2. A "drug dog," according to Crandall, is a dog trained to detect certain controlled substances by their odor.
3. A sample of sea-hash was displayed during the trial while Appleton was testifying, but was not offered into evidence.
4. The alternate spellings "marihuana" and "marijuana" refer to the same substance. The court uses the word "marijuana" except where there is a direct citation to the statutory spelling -- "marihuana."
5. The history of synthetic THC is recounted in Few v. State of Texas, 588 S.W.2d 578, 581-82 (Tex. Crim. App. 1979): When uniform narcotic drug laws were enacted in the thirties, the prohibited substance was "marihuana" in the Federal act while Texas called it "cannabis" and took note of and included varieties of cannabis known "as Marihuana, Hashish and Hasheesh," Article 725b, V.A.P.C., 1925 as amended. But as learning improved and synthetic drugs were developed and abused, legislative bodies enacted "dangerous drug" laws.
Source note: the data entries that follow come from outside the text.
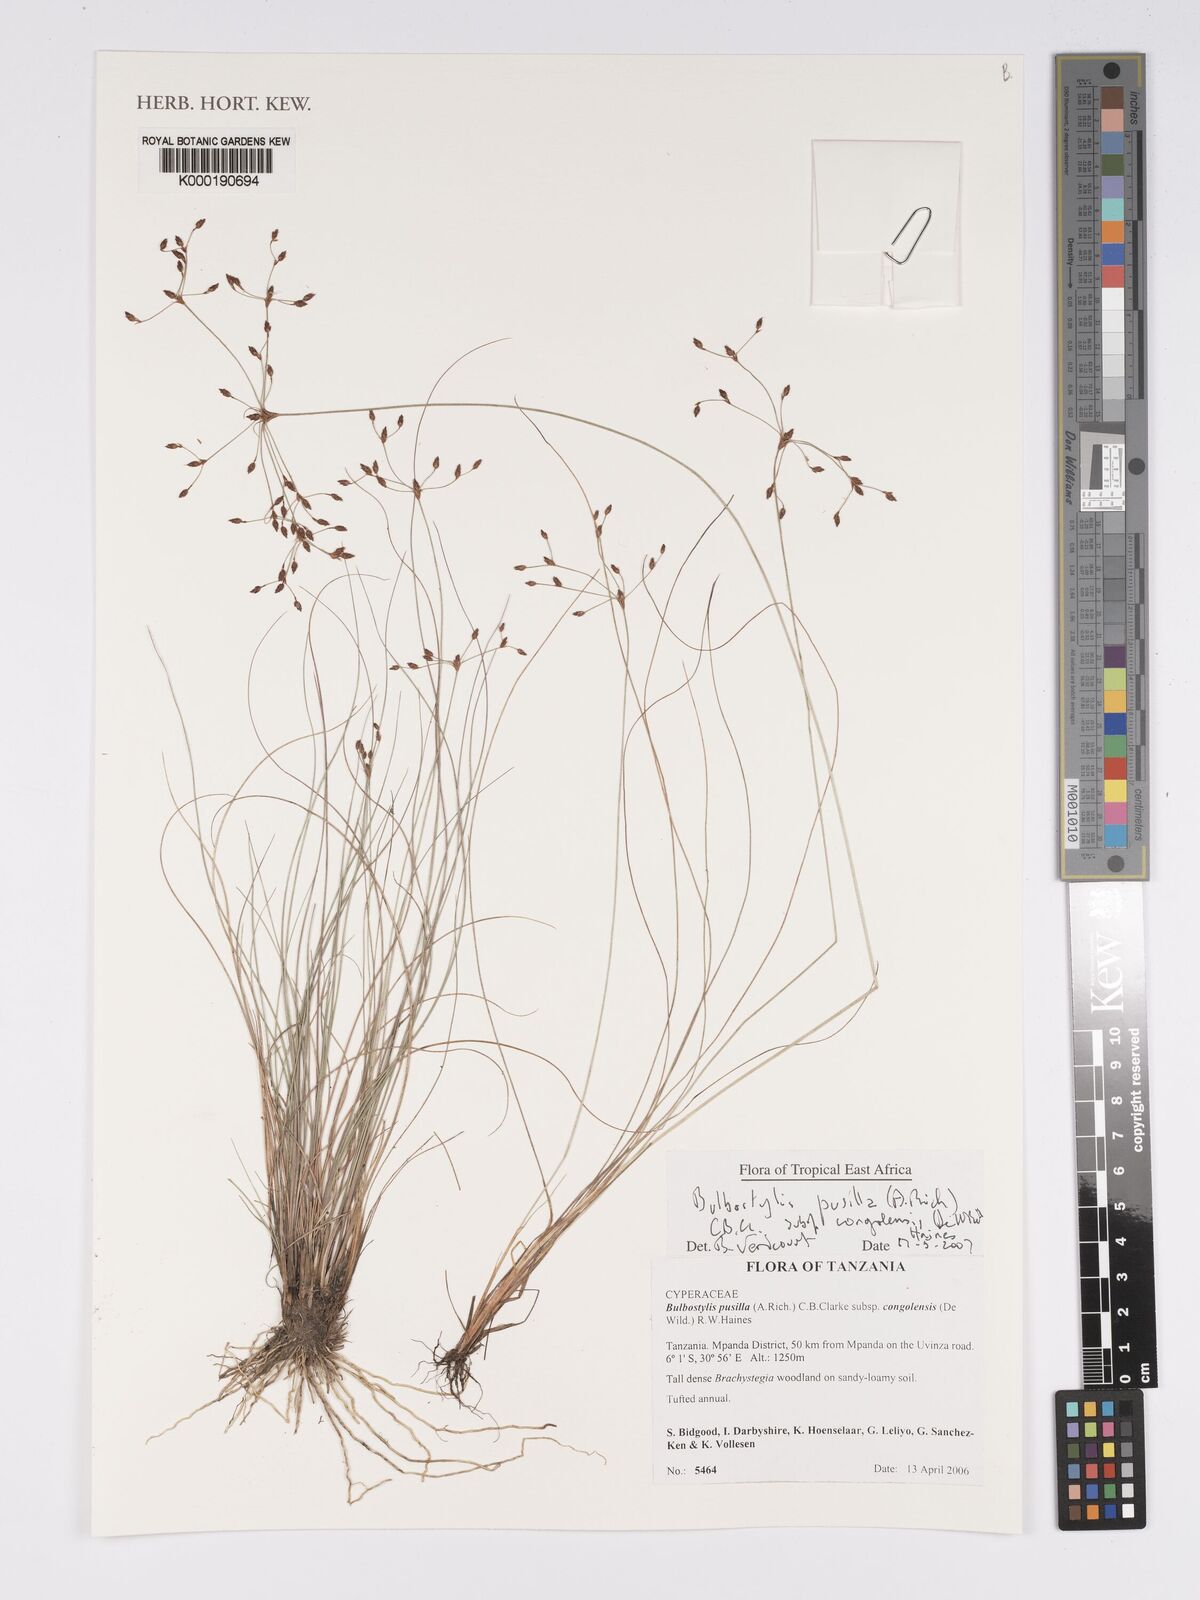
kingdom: Plantae
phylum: Tracheophyta
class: Liliopsida
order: Poales
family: Cyperaceae
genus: Bulbostylis
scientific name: Bulbostylis congolensis
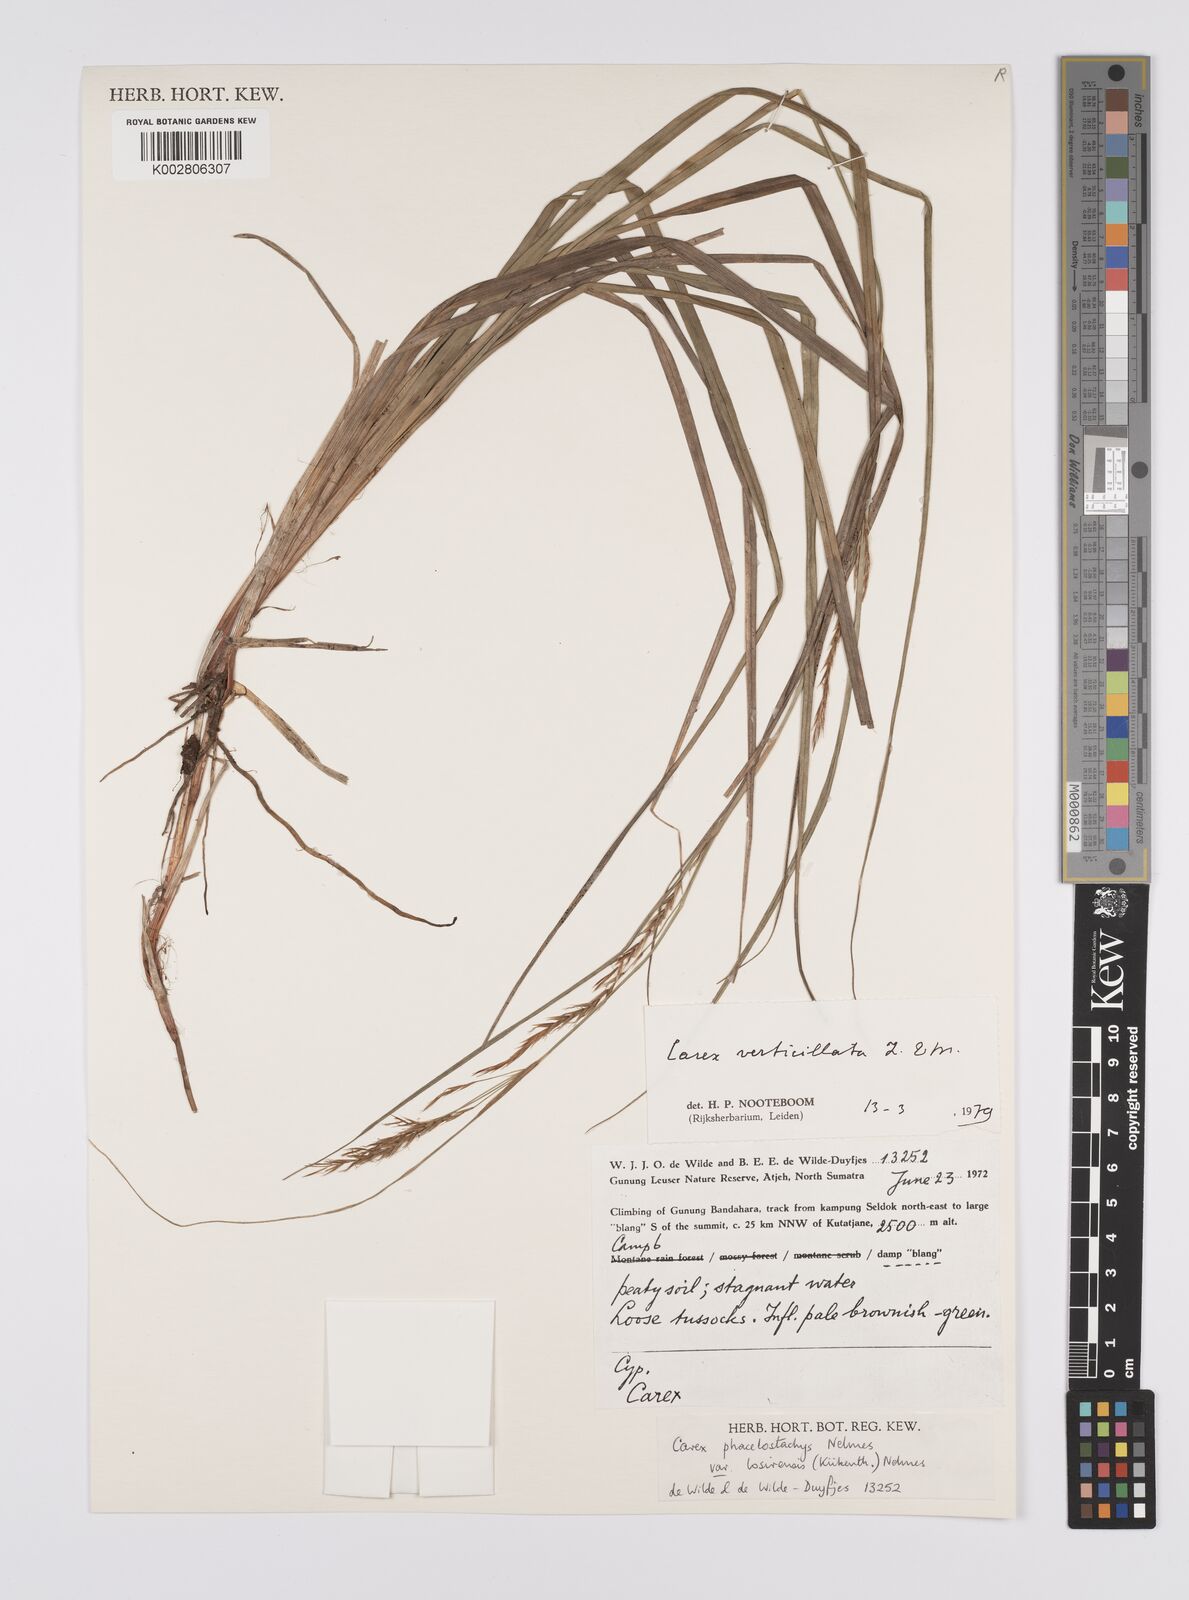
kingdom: Plantae
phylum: Tracheophyta
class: Liliopsida
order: Poales
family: Cyperaceae
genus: Carex
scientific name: Carex verticillata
Persistent efforts led to successful synthesizing of THC about 1960, so that synthetic THC soon became available as a substitute for the organic substance. Contemporaneously, conventional wisdom held that drugs, substances and their immediate precursors should be controlled and regulated under one umbrella controlled substances act. (Footnote omitted.) Federal drug regulations explicitly define THC under Schedule I as synthetic THC. See 21 C.F.R. § 1308.11(d) (listing "Marihuana" and "Tetrahydrocannabinols" separately, and defining "Tetrahydrocannabinols" as "synthetic equivalents of the substances contained in the plant, or in the resinous extractives of Cannabis. . .").
6. The legislative history supports this conclusion. See 81 Cong. Rec. H5690 (daily ed. June 14, 1937) (statement of Rep. Vinson) ("May I say . . . that the term 'marihuana' refers to the same thing that we heard throughout the years termed 'hashish.'"). United States v. Lochan, 674 F.2d 960 (1st Cir. 1982), which states that "hashish is a schedule I substance if it contains [THC] . . .," 674 F.2d at 969, does not foreclose characterization of hashish as a derivative of marijuana. Moreover, reading Lochan to allow characterization of hashish as a substance containing THC in addition to its characterization as a derivative of marijuana, even though the present analysis suggests that hashish properly may be characterized only as a derivative of marijuana, does not preclude the court's disposition of the present case.
7. The nonexistence of such a requirement is supported further by comparison to cases rejecting the so-called "species defense." In United States v. Honneus, 508 F.2d 566 (1st Cir. 1974), cert. denied, 421 U.S. 948, 44 L. Ed. 2d 101, 95 S. Ct. 1677 (1975), the First Circuit, joining several other courts, held that, although Congress mentioned only Cannabis sativa L. In defining marijuana, Congress meant to include any and all species of marijuana-producing Cannabis. 508 F.2d at 574-75. See also United States v. Kelly, 527 F.2d 961, 963 (9th Cir. 1976) (applying the species defense to hashish); United States v. Walton, 168 U.S. App. D.C. 305, 514 F.2d 201 (D.C. Cir. 1975). In Honneus, the court upheld a conviction although there was no chemical analysis of the substance at issue; the court held that the defendant's identification of the substance as marijuana was sufficient.
8. Appleton, who testified that he had been involved in 40 to 50 hashish cases, identified as sea-hash the substance that he obtained from a secured evidence locker and gave to undercover agents to sell to defendants. Tr. at 8-11. Crandall, also familiar with sea-hash as a result of his participation in drug investigations, identified the substance seized from the defendants at the time of their arrest as sea-hash. Tr. at 20.
9. Defendants make no claim that the jury disregarded, misunderstood or otherwise failed to follow these instructions.